*** Block opens ***

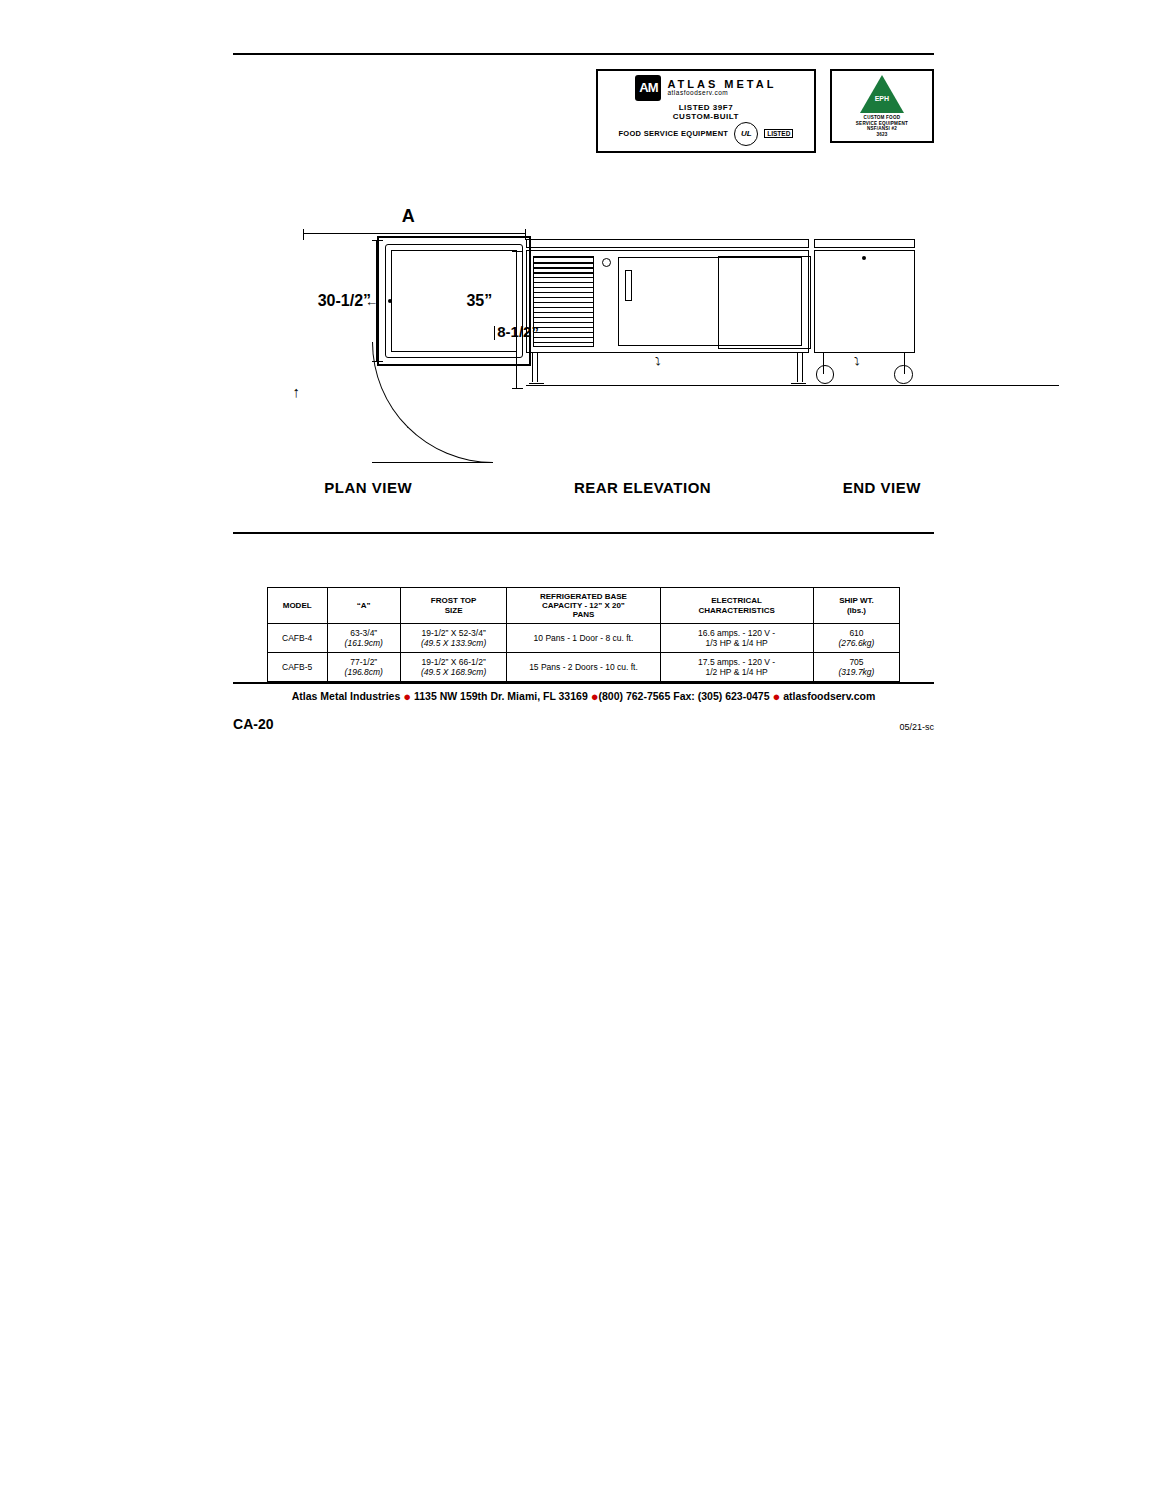AM
ATLAS METAL
atlasfoodserv.com
LISTED 39F7
CUSTOM-BUILT
FOOD SERVICE EQUIPMENT UL LISTED
EPH
CUSTOM FOOD
SERVICE EQUIPMENT
NSF/ANSI #2
3623
A
30-1/2”
←
↑
35”
⤵
8-1/2”
⤵
PLAN VIEW
REAR ELEVATION
END VIEW
| MODEL | “A” | FROST TOP SIZE | REFRIGERATED BASE CAPACITY - 12” X 20” PANS | ELECTRICAL CHARACTERISTICS | SHIP WT. (lbs.) |
| --- | --- | --- | --- | --- | --- |
| CAFB-4 | 63-3/4” (161.9cm) | 19-1/2” X 52-3/4” (49.5 X 133.9cm) | 10 Pans - 1 Door - 8 cu. ft. | 16.6 amps. - 120 V - 1/3 HP & 1/4 HP | 610 (276.6kg) |
| CAFB-5 | 77-1/2” (196.8cm) | 19-1/2” X 66-1/2” (49.5 X 168.9cm) | 15 Pans - 2 Doors - 10 cu. ft. | 17.5 amps. - 120 V - 1/2 HP & 1/4 HP | 705 (319.7kg) |
Atlas Metal Industries ● 1135 NW 159th Dr. Miami, FL 33169 ●(800) 762-7565 Fax: (305) 623-0475 ● atlasfoodserv.com
CA-20 05/21-sc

*** Block closes ***

-- TASK DESCRIPTION --
Within the data above, how many lines include the string "CAFB"? Only the number is required.

-- SOLUTION --
2